----- 文書抜粋

前提として、「社労士」を名乗って働くには社労士資格を取得するだけではなく、2年の実務経験を経た上で社労士登録をする必要があります。例外として、2年の実務経験の代わりに「事務指定講習」を修了することでも社労士登録ができますが、基本的には「社労士」とは、実務経験を経た上で社労士登録が済んでいる人のことを指します。
つまり、厳密には「実務未経験の社労士」というのはほとんど存在し得ないということです。
したがって、本記事では「実務未経験でも就職・転職できるの?」というテーマに対して、「 社会保険労務士資格取得者(≠社労士)における就職・転職」を前提として解説していきます。
社労士の資格を就職や転職に活かしたくても、未経験だと資格が有利に働かないのではないかと考える人も少なくありません。確かに、希望する職種や企業によっては、実務経験を重視するケースもあるでしょう。しかし、未経験者でも採用する企業は多数あるため、社労士の資格は就職や転職に活かすことができます。
新卒・社会人それぞれの時期や期間で採用の選考基準も異なるので、それぞれで重視されるポイントもあわせて押さえておきましょう。ここからは、就活するタイミングごとの採用ポイントを踏まえて解説します。
社労士資格取得者が新卒で就職するケース
社労士に限らず、新卒の場合は「若さ」が1つの武器になります。将来開花するポテンシャルがどの程度あるかも重要視されるでしょう。企業側は自社にマッチする人材を探しています。未経験者であっても有資格者であれば、自社にマッチする考えや性質を持っていれば、採用される可能性はあります。また、企業の方針や仕事内容、将来のビジョンなどを理解していることも大切です。

----------
----- 記録データ

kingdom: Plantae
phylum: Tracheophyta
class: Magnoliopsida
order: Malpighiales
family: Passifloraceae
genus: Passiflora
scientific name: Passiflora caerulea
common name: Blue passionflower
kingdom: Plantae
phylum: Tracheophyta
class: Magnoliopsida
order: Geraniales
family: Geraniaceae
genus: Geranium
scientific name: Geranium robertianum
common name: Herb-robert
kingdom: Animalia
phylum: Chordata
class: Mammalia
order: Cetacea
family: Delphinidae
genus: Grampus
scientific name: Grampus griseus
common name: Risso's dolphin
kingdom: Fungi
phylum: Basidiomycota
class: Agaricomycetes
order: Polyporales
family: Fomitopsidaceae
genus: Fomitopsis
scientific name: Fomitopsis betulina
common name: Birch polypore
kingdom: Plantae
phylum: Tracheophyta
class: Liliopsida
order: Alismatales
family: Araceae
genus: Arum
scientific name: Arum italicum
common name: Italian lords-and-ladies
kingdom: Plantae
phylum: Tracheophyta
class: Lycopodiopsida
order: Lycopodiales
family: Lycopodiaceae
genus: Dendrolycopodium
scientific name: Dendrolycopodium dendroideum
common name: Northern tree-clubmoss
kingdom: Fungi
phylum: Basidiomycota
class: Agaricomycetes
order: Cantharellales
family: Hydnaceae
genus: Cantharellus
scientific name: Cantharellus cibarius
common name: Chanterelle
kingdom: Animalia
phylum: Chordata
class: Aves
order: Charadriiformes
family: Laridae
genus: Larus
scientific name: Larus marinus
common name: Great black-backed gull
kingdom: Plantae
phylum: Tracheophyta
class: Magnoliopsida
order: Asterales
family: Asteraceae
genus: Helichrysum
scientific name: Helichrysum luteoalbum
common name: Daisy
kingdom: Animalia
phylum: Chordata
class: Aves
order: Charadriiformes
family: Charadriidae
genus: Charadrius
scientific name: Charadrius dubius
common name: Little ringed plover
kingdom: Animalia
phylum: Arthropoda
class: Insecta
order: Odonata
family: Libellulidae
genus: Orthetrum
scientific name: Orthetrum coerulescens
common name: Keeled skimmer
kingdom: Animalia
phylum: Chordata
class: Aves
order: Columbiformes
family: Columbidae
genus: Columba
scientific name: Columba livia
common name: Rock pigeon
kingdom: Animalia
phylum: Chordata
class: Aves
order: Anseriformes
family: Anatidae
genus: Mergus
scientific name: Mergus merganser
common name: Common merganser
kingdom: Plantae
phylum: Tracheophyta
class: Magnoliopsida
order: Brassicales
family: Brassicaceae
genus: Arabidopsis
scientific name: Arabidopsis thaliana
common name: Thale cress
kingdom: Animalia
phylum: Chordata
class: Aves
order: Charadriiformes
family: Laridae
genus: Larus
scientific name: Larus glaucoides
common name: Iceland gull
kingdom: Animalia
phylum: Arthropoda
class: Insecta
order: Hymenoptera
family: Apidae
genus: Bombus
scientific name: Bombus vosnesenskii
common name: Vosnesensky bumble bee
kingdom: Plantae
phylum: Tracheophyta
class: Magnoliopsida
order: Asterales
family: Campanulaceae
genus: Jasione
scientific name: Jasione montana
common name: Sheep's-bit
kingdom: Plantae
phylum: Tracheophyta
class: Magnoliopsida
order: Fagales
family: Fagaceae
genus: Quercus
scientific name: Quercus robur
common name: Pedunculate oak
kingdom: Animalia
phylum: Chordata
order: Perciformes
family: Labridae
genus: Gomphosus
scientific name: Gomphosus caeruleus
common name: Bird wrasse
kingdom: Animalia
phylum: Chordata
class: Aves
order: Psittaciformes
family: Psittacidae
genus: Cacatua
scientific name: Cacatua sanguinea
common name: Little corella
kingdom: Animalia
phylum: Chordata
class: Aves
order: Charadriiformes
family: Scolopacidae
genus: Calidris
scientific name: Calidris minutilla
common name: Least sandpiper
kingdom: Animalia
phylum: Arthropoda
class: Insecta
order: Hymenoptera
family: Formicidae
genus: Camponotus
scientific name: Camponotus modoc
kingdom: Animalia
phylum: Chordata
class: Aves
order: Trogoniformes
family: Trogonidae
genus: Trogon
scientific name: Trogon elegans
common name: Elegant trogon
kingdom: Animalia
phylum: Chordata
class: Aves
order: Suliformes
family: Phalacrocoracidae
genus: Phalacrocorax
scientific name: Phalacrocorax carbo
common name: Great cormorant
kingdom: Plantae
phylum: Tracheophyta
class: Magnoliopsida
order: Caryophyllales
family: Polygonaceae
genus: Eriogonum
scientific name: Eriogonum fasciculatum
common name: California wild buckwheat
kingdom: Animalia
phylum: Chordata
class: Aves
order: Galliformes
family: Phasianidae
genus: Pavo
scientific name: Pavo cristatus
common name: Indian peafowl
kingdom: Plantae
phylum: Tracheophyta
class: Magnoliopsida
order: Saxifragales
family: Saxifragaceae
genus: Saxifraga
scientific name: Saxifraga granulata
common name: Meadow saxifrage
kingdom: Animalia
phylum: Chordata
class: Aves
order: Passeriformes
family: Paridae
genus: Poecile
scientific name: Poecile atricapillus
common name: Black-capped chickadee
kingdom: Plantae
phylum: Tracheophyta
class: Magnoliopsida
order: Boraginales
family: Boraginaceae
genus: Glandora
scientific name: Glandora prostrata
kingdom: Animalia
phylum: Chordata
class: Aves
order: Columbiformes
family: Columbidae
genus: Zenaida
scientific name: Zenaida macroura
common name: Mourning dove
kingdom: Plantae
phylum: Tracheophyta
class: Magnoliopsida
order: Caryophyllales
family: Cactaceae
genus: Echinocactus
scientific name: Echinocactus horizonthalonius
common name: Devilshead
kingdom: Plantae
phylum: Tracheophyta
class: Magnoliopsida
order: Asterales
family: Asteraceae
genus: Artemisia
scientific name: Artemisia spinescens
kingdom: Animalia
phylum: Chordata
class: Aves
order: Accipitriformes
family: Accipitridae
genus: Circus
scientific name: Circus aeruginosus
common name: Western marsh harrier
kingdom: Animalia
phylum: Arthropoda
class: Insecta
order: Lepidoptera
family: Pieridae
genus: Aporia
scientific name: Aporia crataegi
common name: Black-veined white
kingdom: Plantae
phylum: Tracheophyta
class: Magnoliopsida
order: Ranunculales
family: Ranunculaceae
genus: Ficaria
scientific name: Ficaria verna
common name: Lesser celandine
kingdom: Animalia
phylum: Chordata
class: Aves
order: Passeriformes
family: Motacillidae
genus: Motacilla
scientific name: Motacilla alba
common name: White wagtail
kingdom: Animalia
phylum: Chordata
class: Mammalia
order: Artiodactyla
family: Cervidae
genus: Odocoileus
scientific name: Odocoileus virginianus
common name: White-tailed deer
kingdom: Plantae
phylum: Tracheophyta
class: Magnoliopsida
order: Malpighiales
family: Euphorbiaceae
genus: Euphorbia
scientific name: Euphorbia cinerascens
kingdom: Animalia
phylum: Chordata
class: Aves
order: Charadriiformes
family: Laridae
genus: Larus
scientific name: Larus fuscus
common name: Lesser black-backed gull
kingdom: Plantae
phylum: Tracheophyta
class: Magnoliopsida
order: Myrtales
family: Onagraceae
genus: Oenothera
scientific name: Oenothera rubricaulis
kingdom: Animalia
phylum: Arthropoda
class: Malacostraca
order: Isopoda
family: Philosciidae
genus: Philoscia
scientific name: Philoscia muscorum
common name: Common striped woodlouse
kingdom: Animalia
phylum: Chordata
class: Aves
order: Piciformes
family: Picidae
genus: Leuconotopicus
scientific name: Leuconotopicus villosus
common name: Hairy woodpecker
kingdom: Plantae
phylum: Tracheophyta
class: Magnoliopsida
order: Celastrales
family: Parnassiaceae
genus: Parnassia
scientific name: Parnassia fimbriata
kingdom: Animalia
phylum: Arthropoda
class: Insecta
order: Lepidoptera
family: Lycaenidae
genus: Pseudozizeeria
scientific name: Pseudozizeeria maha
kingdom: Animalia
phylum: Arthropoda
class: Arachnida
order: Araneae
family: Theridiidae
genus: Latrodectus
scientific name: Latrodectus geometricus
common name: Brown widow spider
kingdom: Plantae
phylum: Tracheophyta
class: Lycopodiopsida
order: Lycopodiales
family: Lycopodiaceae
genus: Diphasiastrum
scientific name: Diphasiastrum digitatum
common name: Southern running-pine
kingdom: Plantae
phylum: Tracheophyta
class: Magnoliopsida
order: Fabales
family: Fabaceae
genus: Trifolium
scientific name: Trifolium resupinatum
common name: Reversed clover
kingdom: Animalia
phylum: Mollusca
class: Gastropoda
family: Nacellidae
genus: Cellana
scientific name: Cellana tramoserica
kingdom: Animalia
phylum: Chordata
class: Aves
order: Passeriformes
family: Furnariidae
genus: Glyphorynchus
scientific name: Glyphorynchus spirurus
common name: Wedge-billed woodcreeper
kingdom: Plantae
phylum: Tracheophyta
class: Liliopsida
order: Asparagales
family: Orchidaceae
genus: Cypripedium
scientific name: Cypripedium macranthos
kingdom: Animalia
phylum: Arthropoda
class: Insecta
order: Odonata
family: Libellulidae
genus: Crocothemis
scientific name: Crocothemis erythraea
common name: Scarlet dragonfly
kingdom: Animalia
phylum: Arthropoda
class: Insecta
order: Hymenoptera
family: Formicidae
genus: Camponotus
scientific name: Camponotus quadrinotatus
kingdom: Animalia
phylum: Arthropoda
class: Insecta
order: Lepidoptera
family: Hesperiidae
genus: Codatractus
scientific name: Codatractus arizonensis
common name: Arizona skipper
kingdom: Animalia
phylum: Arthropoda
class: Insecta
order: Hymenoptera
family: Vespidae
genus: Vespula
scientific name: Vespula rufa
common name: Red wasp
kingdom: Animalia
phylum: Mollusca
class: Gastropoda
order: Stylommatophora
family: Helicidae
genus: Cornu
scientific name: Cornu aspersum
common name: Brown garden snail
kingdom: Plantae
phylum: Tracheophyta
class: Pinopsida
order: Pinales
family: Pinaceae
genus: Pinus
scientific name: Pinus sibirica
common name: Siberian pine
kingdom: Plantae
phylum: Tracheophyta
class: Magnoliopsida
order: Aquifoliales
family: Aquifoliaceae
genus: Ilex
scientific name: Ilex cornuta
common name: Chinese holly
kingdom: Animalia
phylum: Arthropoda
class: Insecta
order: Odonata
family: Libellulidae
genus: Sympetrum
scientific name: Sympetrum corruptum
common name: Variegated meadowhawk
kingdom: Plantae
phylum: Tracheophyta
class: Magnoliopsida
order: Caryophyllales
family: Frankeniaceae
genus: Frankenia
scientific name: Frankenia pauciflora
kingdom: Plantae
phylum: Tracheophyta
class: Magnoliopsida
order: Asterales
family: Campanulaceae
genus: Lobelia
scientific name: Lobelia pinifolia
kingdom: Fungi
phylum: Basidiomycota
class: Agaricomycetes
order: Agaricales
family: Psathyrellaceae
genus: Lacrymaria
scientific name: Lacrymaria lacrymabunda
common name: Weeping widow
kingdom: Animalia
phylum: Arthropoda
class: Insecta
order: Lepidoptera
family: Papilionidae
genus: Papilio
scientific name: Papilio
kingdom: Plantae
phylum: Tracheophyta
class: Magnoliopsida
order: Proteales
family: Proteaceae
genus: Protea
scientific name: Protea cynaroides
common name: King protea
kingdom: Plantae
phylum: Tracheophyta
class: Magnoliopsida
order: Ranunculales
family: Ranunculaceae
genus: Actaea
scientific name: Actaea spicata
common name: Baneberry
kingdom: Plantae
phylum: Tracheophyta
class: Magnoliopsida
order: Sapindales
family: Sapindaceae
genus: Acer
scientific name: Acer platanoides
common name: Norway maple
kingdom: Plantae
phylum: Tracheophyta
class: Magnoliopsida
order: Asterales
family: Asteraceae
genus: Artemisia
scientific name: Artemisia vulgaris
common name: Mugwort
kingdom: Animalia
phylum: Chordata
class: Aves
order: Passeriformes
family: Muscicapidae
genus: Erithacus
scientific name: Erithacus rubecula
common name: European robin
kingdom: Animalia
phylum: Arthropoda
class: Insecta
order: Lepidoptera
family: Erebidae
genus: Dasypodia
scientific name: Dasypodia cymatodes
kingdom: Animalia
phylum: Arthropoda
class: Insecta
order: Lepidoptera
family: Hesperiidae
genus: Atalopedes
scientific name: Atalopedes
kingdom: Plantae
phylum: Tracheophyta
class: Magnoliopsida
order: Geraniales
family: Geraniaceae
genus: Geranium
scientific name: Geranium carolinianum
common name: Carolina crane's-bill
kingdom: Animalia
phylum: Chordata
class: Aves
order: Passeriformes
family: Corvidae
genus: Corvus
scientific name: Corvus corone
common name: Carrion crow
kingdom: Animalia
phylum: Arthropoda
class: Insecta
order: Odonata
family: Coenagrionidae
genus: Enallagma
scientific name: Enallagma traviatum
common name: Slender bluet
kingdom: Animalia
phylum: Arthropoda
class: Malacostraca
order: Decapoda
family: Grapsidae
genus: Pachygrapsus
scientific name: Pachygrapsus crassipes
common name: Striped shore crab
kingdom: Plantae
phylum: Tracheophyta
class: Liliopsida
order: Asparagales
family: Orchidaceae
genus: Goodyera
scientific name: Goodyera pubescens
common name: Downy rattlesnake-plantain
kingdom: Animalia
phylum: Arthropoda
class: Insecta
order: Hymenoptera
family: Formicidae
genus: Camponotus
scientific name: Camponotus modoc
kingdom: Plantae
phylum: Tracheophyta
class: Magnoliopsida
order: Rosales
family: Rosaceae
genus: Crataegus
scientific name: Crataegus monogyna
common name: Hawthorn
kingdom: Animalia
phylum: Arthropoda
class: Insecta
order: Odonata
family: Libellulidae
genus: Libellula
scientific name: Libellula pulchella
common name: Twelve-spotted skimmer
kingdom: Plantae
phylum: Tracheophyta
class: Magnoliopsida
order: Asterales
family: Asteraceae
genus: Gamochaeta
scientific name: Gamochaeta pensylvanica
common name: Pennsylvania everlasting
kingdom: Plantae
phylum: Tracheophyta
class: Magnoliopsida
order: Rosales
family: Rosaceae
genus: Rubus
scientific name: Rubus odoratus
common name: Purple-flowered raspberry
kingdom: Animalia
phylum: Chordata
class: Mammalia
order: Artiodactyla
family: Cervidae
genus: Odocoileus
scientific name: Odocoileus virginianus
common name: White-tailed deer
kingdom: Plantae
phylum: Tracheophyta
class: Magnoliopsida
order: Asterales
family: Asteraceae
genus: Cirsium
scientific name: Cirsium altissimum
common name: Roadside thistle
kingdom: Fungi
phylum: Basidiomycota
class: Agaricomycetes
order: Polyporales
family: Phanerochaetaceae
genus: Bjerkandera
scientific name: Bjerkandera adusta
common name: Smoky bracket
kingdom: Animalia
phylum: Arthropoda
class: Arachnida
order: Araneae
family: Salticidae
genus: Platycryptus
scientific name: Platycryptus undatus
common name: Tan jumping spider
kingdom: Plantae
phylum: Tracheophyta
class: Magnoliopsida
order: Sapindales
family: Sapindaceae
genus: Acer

----------

_指示 1_. 社労士の就職に関する文書のうち、「社労士の資格を就職や転職に活かしたくても」で始まる段落を、主な事実を残して短く書き直してください。
_指示 2_. 社労士の就職に関する文書によると、2年の実務経験の代わりに何を修了すれば社労士登録ができるか。
_指示 3_. 社労士の就職に関する文書を、最後の文の後から書き進めること。
この一覧は別の出典から取得したものです。

_回答 1_. 未経験だと社労士資格が有利に働かないと考える人は少なくなく、職種や企業によっては実務経験が重視されることもある。しかし、未経験者を採用する企業は多数あるため、資格は就職や転職に活かせる。

_回答 2_. 事務指定講習です。

_回答 3_.
ただし、そもそも社会人に必要な基礎能力やコミュニケーション能力が欠けていれば不採用になることも十分あり得ます。社労士は、クライアントの相談を受けたりサポートを行ったりする必要があるため、相手の話をしっかり聞く姿勢と的確にアドバイスすることが求められます。
また、時には法律を無視する企業を指導するために、立ち向かわざるを得ないこともあるでしょう。そのため、コミュニケーション能力はもちろんのこと、主体性や探究心が高いこと、自ら考えて行動できる力も求められます。こうしたポイントは、履歴書や面接を通じてしっかりと企業側にアピールするようにしましょう。
社労士資格取得者が社会人から転職するケース
新卒採用とは異なり、社会人で社労士に転職する場合は即戦力として求められるケースが多いです。社労士資格を保持していることよりも、資格なしでも実務経験を重視して採用する企業も少なくありません。
とはいえ、社労士資格を持っていたほうが有利に働くケースは多いです。実務経験が乏しい場合は、募集情報の中から未経験者も応募できる求人を探すとよいでしょう。
社労士事務所の求人はやはり東京などの首都圏や大阪などの大都市が中心となります。必然的に未経験OKの求人も同様となりますので求人を探すときには注意しましょう。
ちなみに、社労士資格を取得する方法は、以下のページでご紹介しています。ご興味のある方はぜひご一読ください。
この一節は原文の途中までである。